# The problem:
Return each line in the records below that includes "química".

# Input for this task:

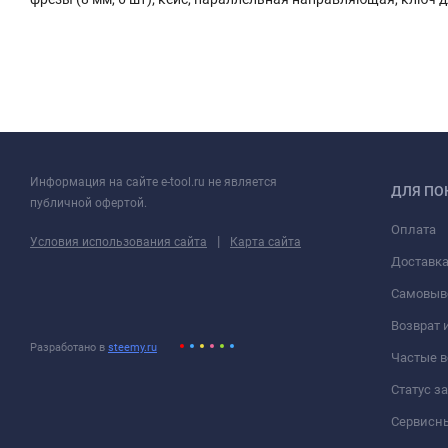
Информация на сайте e-tool.ru не является
ДЛЯ ПО
публичной офертой.
Оплата
|
Условия использования сайта
Карта сайта
Доставк
Самовыв
Возврат 
Разработано в
steemy.ru
Частые 
Статус з
Сервисн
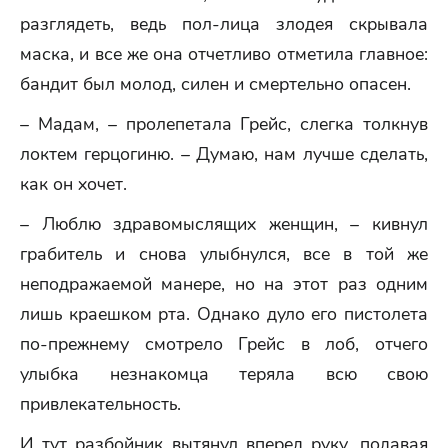
разглядеть, ведь пол-лица злодея скрывала
маска, и все же она отчетливо отметила главное:
бандит был молод, силен и смертельно опасен.
– Мадам, – пролепетала Грейс, слегка толкнув
локтем герцогиню. – Думаю, нам лучше сделать,
как он хочет.
– Люблю здравомыслящих женщин, – кивнул
грабитель и снова улыбнулся, все в той же
неподражаемой манере, но на этот раз одним
лишь краешком рта. Однако дуло его пистолета
по-прежнему смотрело Грейс в лоб, отчего
улыбка незнакомца теряла всю свою
привлекательность.
И тут разбойник вытянул вперед руку, подавая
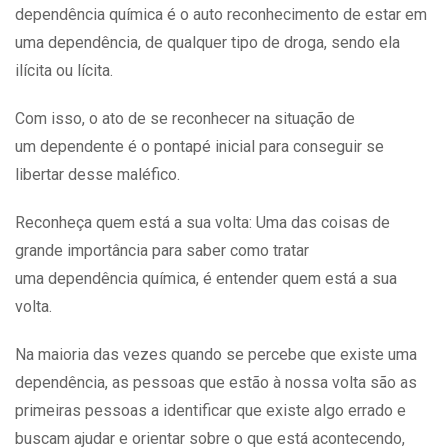
dependência química é o auto reconhecimento de estar em
uma dependência, de qualquer tipo de droga, sendo ela
ilícita ou lícita.
Com isso, o ato de se reconhecer na situação de
um
dependente
é o pontapé inicial para conseguir se
libertar desse maléfico.
Reconheça quem está a sua volta: Uma das coisas de
grande importância para saber como tratar
uma
dependência química
, é entender quem está a sua
volta.
Na maioria das vezes quando se percebe que existe uma
dependência, as pessoas que estão à nossa volta são as
primeiras pessoas a identificar que existe algo errado e
buscam ajudar e orientar sobre o que está acontecendo,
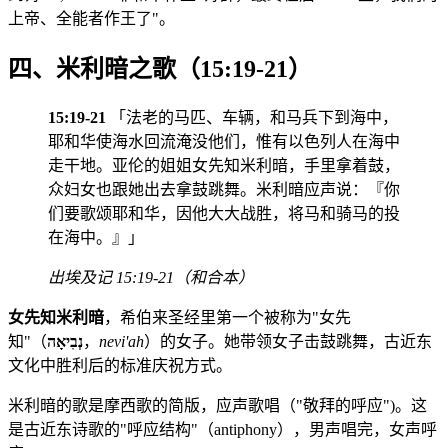
上帝、全能者作王了"。
四、米利暗之歌（15:19-21）
15:19-21
「法老的马匹、车辆，和马兵下到海中，
耶和华使海水回流淹没他们，惟有以色列人在海中
走干地。亚伦的姐姐女先知米利暗，手里拿着鼓，
众妇女也跟她出去拿鼓跳舞。米利暗应声说：『你
们要歌颂耶和华，因他大大战胜，将马和骑马的投
在海中。』」
出埃及记 15:19-21（和合本）
女先知米利暗
，希伯来圣经里第一个被称为"女先
知"（
נְבִיאָה
，
nevi'ah
）的女子。她带领女子击鼓跳舞，古近东
文化中胜利后的标准庆祝方式。
米利暗的歌是摩西歌的简版，应声歌唱（"敬拜的呼应")。这
是古近东诗歌的"呼应结构"（antiphony），男声唱完，女声呼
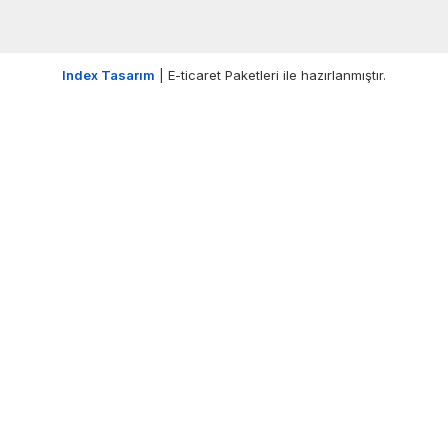
Index Tasarım
| E-ticaret Paketleri ile hazırlanmıştır.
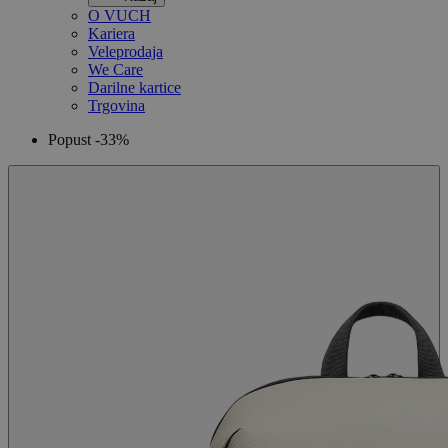
O VUCH
Kariera
Veleprodaja
We Care
Darilne kartice
Trgovina
Popust -33%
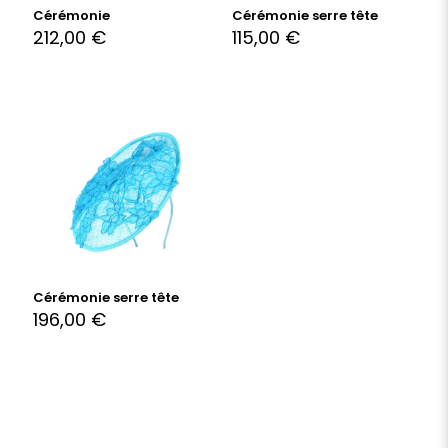
Cérémonie
Cérémonie serre tête
212,00
€
115,00
€
Cérémonie serre tête
196,00
€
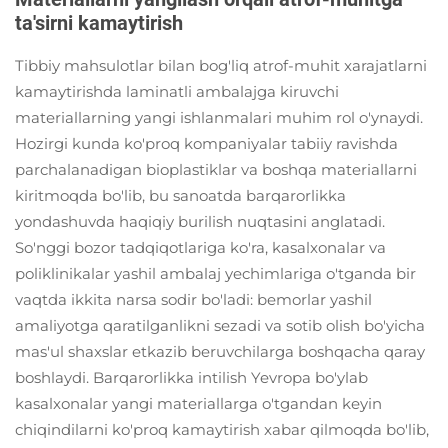
ta'sirni kamaytirish
Tibbiy mahsulotlar bilan bog'liq atrof-muhit xarajatlarni
kamaytirishda laminatli ambalajga kiruvchi
materiallarning yangi ishlanmalari muhim rol o'ynaydi.
Hozirgi kunda ko'proq kompaniyalar tabiiy ravishda
parchalanadigan bioplastiklar va boshqa materiallarni
kiritmoqda bo'lib, bu sanoatda barqarorlikka
yondashuvda haqiqiy burilish nuqtasini anglatadi.
So'nggi bozor tadqiqotlariga ko'ra, kasalxonalar va
poliklinikalar yashil ambalaj yechimlariga o'tganda bir
vaqtda ikkita narsa sodir bo'ladi: bemorlar yashil
amaliyotga qaratilganlikni sezadi va sotib olish bo'yicha
mas'ul shaxslar etkazib beruvchilarga boshqacha qaray
boshlaydi. Barqarorlikka intilish Yevropa bo'ylab
kasalxonalar yangi materiallarga o'tgandan keyin
chiqindilarni ko'proq kamaytirish xabar qilmoqda bo'lib,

# Task result:
dependência química é o auto reconhecimento de estar em
dependência química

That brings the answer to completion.